Recorded data:

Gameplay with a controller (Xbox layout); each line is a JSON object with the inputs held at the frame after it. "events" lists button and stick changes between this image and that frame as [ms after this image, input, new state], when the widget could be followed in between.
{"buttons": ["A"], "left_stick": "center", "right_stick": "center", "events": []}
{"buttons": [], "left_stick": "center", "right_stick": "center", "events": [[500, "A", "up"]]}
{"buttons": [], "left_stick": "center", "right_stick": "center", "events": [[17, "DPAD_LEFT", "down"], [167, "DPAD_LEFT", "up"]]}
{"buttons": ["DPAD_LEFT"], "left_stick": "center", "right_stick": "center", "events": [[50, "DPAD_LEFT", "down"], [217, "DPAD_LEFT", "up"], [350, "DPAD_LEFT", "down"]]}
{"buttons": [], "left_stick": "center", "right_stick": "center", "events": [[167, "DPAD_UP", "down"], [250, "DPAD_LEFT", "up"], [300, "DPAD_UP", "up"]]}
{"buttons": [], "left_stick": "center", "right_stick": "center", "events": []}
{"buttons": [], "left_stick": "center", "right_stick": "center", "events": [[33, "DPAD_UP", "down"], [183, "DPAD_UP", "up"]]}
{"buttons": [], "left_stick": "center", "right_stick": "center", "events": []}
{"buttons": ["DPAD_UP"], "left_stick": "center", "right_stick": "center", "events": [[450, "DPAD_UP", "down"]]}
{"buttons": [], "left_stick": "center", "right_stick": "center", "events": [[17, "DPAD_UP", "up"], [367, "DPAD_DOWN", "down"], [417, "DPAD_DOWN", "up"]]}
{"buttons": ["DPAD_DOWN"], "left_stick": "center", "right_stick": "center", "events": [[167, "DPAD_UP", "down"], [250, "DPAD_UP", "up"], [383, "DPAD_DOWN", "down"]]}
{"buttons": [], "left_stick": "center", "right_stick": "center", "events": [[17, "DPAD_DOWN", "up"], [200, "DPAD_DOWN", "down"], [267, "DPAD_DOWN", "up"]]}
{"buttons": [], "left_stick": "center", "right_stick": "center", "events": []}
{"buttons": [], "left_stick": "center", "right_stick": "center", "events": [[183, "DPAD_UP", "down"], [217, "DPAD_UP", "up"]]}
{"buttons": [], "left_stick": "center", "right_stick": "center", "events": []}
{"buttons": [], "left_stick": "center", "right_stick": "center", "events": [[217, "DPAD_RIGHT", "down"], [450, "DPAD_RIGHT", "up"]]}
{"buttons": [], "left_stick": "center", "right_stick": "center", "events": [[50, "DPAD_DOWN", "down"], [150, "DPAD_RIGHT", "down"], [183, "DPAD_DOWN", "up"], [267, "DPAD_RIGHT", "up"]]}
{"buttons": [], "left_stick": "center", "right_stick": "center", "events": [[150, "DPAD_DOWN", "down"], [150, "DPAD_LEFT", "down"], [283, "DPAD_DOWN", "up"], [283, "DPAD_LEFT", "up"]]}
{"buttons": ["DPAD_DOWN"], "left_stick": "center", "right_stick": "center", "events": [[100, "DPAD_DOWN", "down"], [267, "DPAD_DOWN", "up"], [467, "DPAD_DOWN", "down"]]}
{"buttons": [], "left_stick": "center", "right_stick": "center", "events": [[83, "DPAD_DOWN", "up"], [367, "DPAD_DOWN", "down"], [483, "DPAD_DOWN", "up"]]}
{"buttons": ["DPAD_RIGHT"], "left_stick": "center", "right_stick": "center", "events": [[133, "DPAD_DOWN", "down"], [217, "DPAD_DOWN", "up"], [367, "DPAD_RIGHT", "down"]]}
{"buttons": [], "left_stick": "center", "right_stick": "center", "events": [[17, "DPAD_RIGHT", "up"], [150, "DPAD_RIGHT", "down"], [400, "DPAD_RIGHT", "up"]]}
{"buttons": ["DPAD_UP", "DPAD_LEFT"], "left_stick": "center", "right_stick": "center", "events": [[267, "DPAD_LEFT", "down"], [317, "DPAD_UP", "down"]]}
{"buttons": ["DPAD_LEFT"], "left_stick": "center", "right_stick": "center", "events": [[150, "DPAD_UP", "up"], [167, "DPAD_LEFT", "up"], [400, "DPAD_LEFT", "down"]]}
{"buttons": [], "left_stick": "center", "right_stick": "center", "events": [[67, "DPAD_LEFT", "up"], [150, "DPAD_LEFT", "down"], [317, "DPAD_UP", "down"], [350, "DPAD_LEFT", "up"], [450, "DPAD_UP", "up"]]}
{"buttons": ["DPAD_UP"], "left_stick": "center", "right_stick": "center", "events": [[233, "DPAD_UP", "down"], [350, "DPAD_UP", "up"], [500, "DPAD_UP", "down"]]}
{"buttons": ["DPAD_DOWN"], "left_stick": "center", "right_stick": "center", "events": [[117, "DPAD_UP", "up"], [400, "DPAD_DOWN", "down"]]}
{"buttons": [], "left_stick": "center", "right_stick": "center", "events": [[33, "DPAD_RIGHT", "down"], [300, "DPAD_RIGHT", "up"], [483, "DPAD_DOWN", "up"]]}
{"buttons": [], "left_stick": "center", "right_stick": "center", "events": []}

Work to complete: Each entry is to be output exactly as it was written.

Answer below:
Gameplay with a controller (Xbox layout); each line is a JSON object with the inputs held at the frame after it. "events" lists button and stick changes between this image and that frame as [ms after this image, input, new state], when the widget could be followed in between.
{"buttons": ["A"], "left_stick": "center", "right_stick": "center", "events": []}
{"buttons": [], "left_stick": "center", "right_stick": "center", "events": [[500, "A", "up"]]}
{"buttons": [], "left_stick": "center", "right_stick": "center", "events": [[17, "DPAD_LEFT", "down"], [167, "DPAD_LEFT", "up"]]}
{"buttons": ["DPAD_LEFT"], "left_stick": "center", "right_stick": "center", "events": [[50, "DPAD_LEFT", "down"], [217, "DPAD_LEFT", "up"], [350, "DPAD_LEFT", "down"]]}
{"buttons": [], "left_stick": "center", "right_stick": "center", "events": [[167, "DPAD_UP", "down"], [250, "DPAD_LEFT", "up"], [300, "DPAD_UP", "up"]]}
{"buttons": [], "left_stick": "center", "right_stick": "center", "events": []}
{"buttons": [], "left_stick": "center", "right_stick": "center", "events": [[33, "DPAD_UP", "down"], [183, "DPAD_UP", "up"]]}
{"buttons": [], "left_stick": "center", "right_stick": "center", "events": []}
{"buttons": ["DPAD_UP"], "left_stick": "center", "right_stick": "center", "events": [[450, "DPAD_UP", "down"]]}
{"buttons": [], "left_stick": "center", "right_stick": "center", "events": [[17, "DPAD_UP", "up"], [367, "DPAD_DOWN", "down"], [417, "DPAD_DOWN", "up"]]}
{"buttons": ["DPAD_DOWN"], "left_stick": "center", "right_stick": "center", "events": [[167, "DPAD_UP", "down"], [250, "DPAD_UP", "up"], [383, "DPAD_DOWN", "down"]]}
{"buttons": [], "left_stick": "center", "right_stick": "center", "events": [[17, "DPAD_DOWN", "up"], [200, "DPAD_DOWN", "down"], [267, "DPAD_DOWN", "up"]]}
{"buttons": [], "left_stick": "center", "right_stick": "center", "events": []}
{"buttons": [], "left_stick": "center", "right_stick": "center", "events": [[183, "DPAD_UP", "down"], [217, "DPAD_UP", "up"]]}
{"buttons": [], "left_stick": "center", "right_stick": "center", "events": []}
{"buttons": [], "left_stick": "center", "right_stick": "center", "events": [[217, "DPAD_RIGHT", "down"], [450, "DPAD_RIGHT", "up"]]}
{"buttons": [], "left_stick": "center", "right_stick": "center", "events": [[50, "DPAD_DOWN", "down"], [150, "DPAD_RIGHT", "down"], [183, "DPAD_DOWN", "up"], [267, "DPAD_RIGHT", "up"]]}
{"buttons": [], "left_stick": "center", "right_stick": "center", "events": [[150, "DPAD_DOWN", "down"], [150, "DPAD_LEFT", "down"], [283, "DPAD_DOWN", "up"], [283, "DPAD_LEFT", "up"]]}
{"buttons": ["DPAD_DOWN"], "left_stick": "center", "right_stick": "center", "events": [[100, "DPAD_DOWN", "down"], [267, "DPAD_DOWN", "up"], [467, "DPAD_DOWN", "down"]]}
{"buttons": [], "left_stick": "center", "right_stick": "center", "events": [[83, "DPAD_DOWN", "up"], [367, "DPAD_DOWN", "down"], [483, "DPAD_DOWN", "up"]]}
{"buttons": ["DPAD_RIGHT"], "left_stick": "center", "right_stick": "center", "events": [[133, "DPAD_DOWN", "down"], [217, "DPAD_DOWN", "up"], [367, "DPAD_RIGHT", "down"]]}
{"buttons": [], "left_stick": "center", "right_stick": "center", "events": [[17, "DPAD_RIGHT", "up"], [150, "DPAD_RIGHT", "down"], [400, "DPAD_RIGHT", "up"]]}
{"buttons": ["DPAD_UP", "DPAD_LEFT"], "left_stick": "center", "right_stick": "center", "events": [[267, "DPAD_LEFT", "down"], [317, "DPAD_UP", "down"]]}
{"buttons": ["DPAD_LEFT"], "left_stick": "center", "right_stick": "center", "events": [[150, "DPAD_UP", "up"], [167, "DPAD_LEFT", "up"], [400, "DPAD_LEFT", "down"]]}
{"buttons": [], "left_stick": "center", "right_stick": "center", "events": [[67, "DPAD_LEFT", "up"], [150, "DPAD_LEFT", "down"], [317, "DPAD_UP", "down"], [350, "DPAD_LEFT", "up"], [450, "DPAD_UP", "up"]]}
{"buttons": ["DPAD_UP"], "left_stick": "center", "right_stick": "center", "events": [[233, "DPAD_UP", "down"], [350, "DPAD_UP", "up"], [500, "DPAD_UP", "down"]]}
{"buttons": ["DPAD_DOWN"], "left_stick": "center", "right_stick": "center", "events": [[117, "DPAD_UP", "up"], [400, "DPAD_DOWN", "down"]]}
{"buttons": [], "left_stick": "center", "right_stick": "center", "events": [[33, "DPAD_RIGHT", "down"], [300, "DPAD_RIGHT", "up"], [483, "DPAD_DOWN", "up"]]}
{"buttons": [], "left_stick": "center", "right_stick": "center", "events": []}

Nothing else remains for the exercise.